Steve Toltz shares his inspiration for the afterlife, how he freed his characters from technology, and how he envisioned a near-future world in his new novel, Here Goes Nothing.
In his new book, Here Goes Nothing, author Steve Toltz explores life, death, and everything in between in a razor-sharp story that’s as entertaining as it is meditative. Narrating from the afterlife, the book’s protagonist, Angus Mooney, realises the foibles of modern life that we’re all subject to in the 21st century.
We chatted with Toltz to get some insight on the writing process and learn more about how he developed his characters and setting.
The story of Here Goes Nothing is undeniably one-of-a-kind. Where did you get the idea for the story, and how did it develop while writing?
A couple of simultaneous and overlapping ideas. I began to write a story that addresses the fear of the opinions of other people, and thought how it would be interesting to explore how durable our fears and petty concerns are – it wasn’t hard to imagine them extending beyond the grave. At the same time, on a narrative level, I started with a simple premise: ‘a strange man comes to the door of a couple’s house and asks if he could please die there.’ When the narrator was murdered, it was natural to let the story go on by following him into the afterlife. For me, creating a story is a process of evolution. I’m as surprised as anyone by the crazy directions the stories take.

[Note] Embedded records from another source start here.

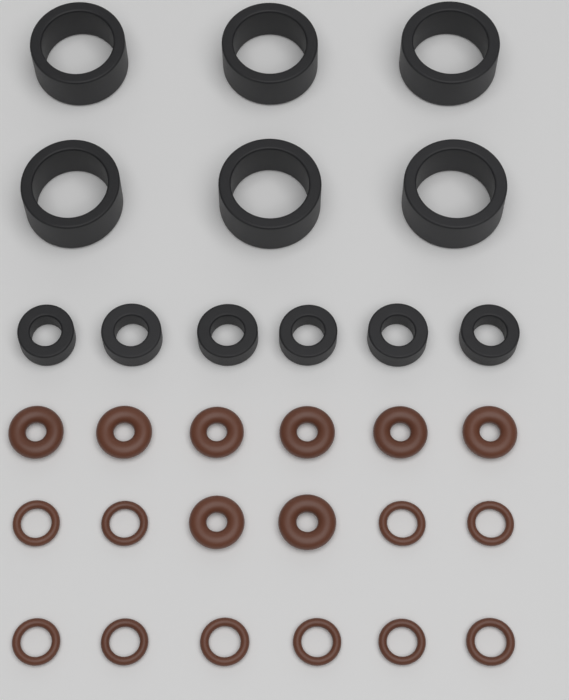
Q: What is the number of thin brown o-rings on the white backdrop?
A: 10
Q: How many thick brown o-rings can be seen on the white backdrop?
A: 8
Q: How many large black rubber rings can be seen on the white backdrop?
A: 6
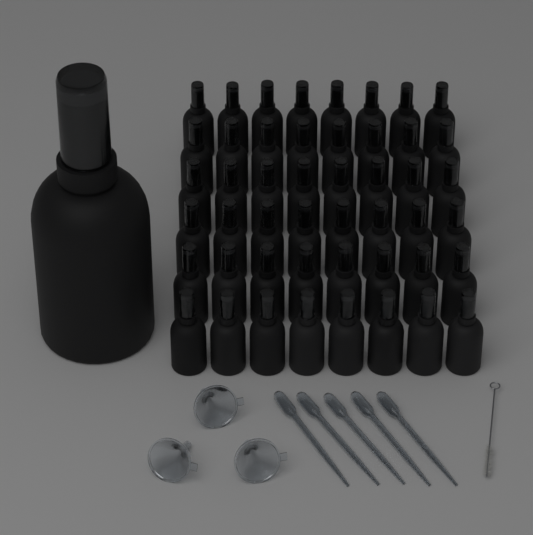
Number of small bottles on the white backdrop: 48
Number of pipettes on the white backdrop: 5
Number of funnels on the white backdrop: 3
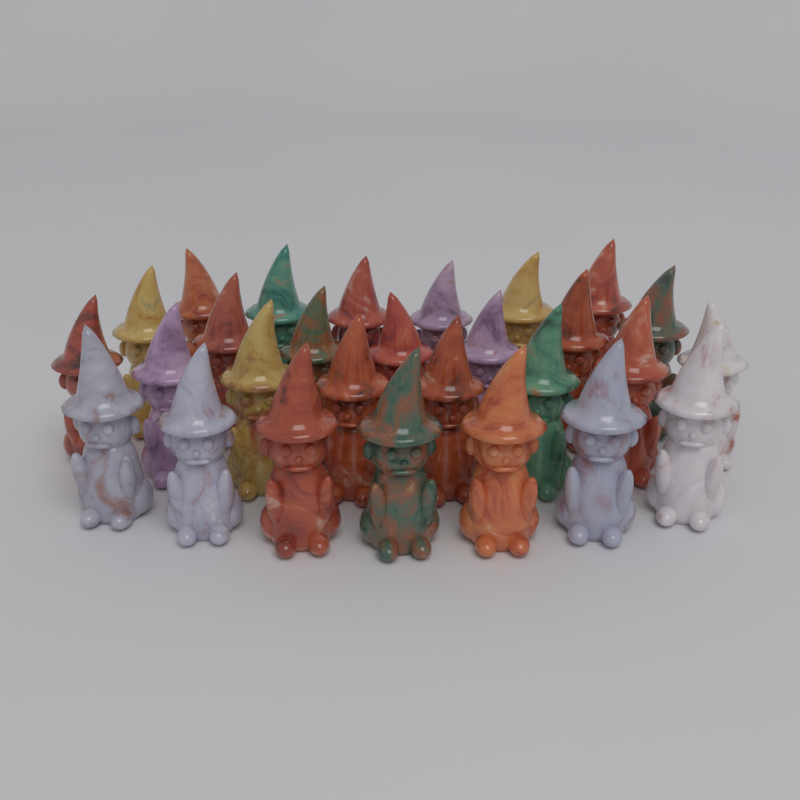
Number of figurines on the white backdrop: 28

The book does a great job of exploring human relationships in the modern age. How did you approach this during the writing process?
Our entire lives are saturated by our addictions to our technology. It’s an embarrassing fact that people spend so much time on their phones, it’s impossible to create a story about human relationships now that isn’t impacted by this pathetic addiction. To get away from it in the afterlife, I made phones and computers government-use only, so the characters could breathe and interact with freedom.

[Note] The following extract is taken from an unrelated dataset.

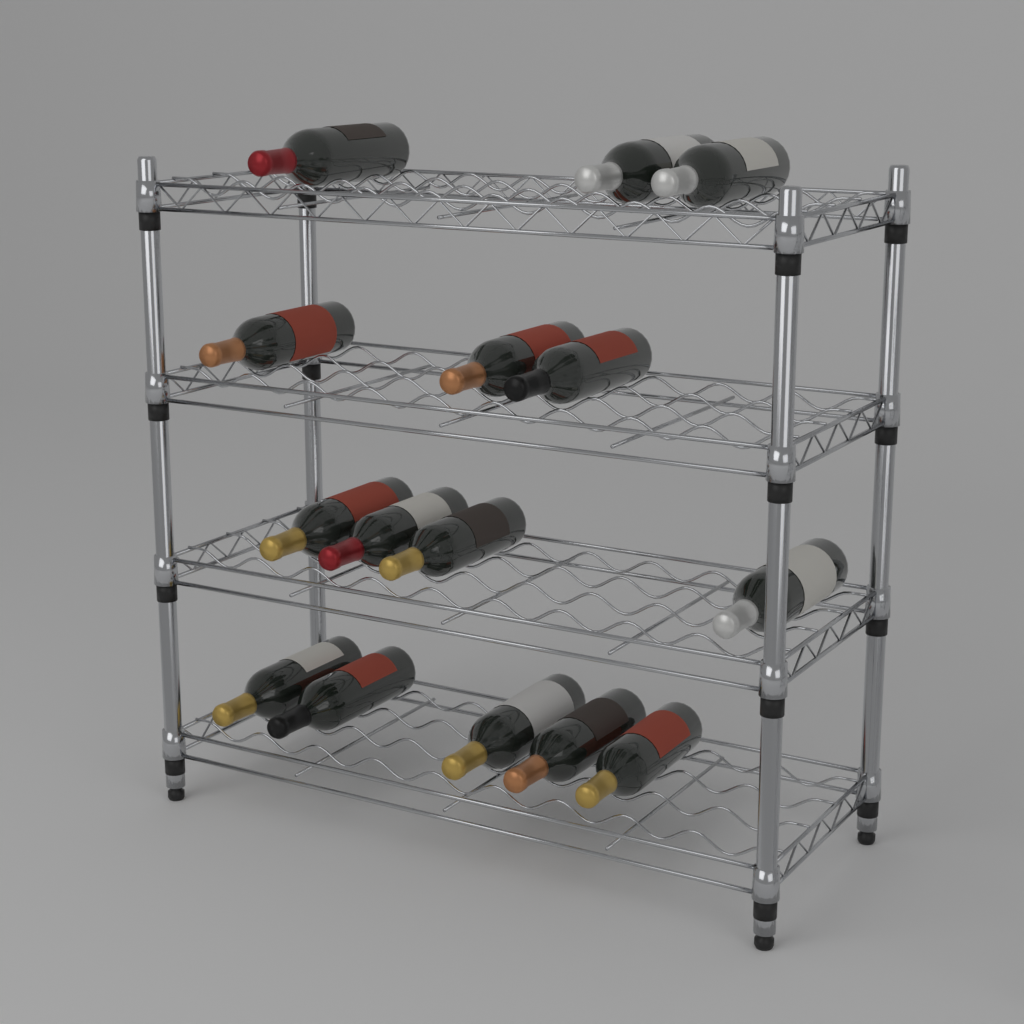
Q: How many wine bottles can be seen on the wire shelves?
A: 15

Where did you get your inspiration for the novel’s depiction of the afterlife?
The inspiration for the afterlife wasn’t actually based on any previous fictional versions of the afterlife but my own travels, and my own experiences dealing with bureaucracy in various cities I’ve lived in: particularly in Paris where everything from getting a driver’s licence to obtaining a residency card had a 19th-century vibe, a place where everything was negotiable and incomprehensible at the same time.
How do you balance the idea of a desolate future with humour?

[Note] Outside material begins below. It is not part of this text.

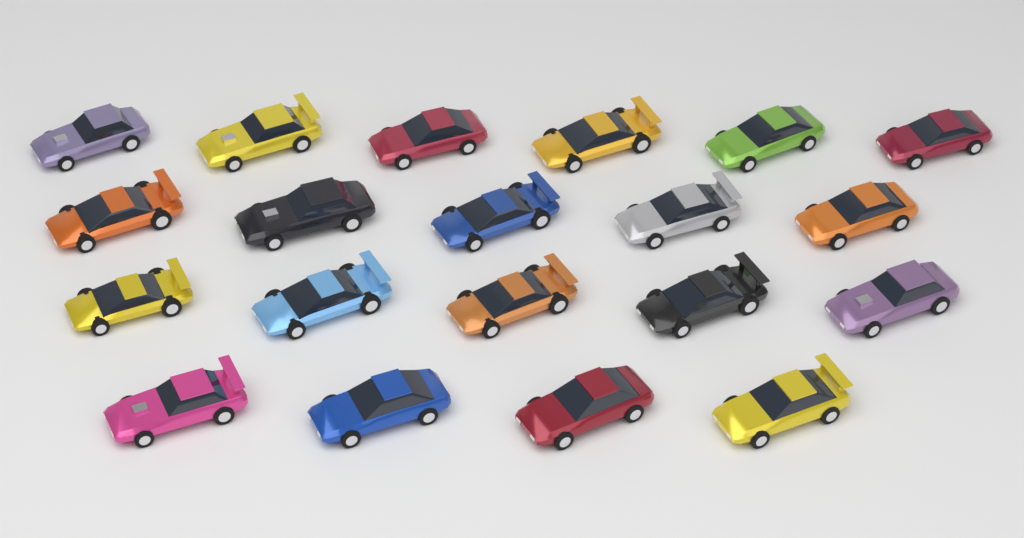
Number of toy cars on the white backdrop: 20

Humour is the language I write in and would exist on the page whether I was writing a utopian or a dystopian story.
Which character did you most enjoy writing? Why?
The honest answer is all three of my main characters were fun to write for different reasons: Angus for his no-nonsense, plain-spoken attitude to life, Gracie for her wild sermons and Owen because it was fun to write an actual villain.
Throughout the book, there are different references to current events. How did what’s happening now inspire your version of the future world of the novel?
For better or worse, I wrote my version of the pandemic in 2019, so that was just a lucky guess. Pestilence, famine and war are common recurring features of all of human history, so we were due for a plague sooner or later. My plague comes from global warming and the thawing of ancient permafrost.
How did you turn absurd circumstances into something so believable?
Humans are humans, no matter how ridiculous the circumstances they find themselves in. As long as the humans act and behave as humans do, the absurd fast becomes the quotidian.
What was your biggest challenge while writing this book?
The challenge is always the same: books take me so long to write, I need to work in other fields to make ends meet, and that takes time away from the writing, which means the book takes longer to complete and therefore I need more work in other fields to support the writing I don’t have time to do.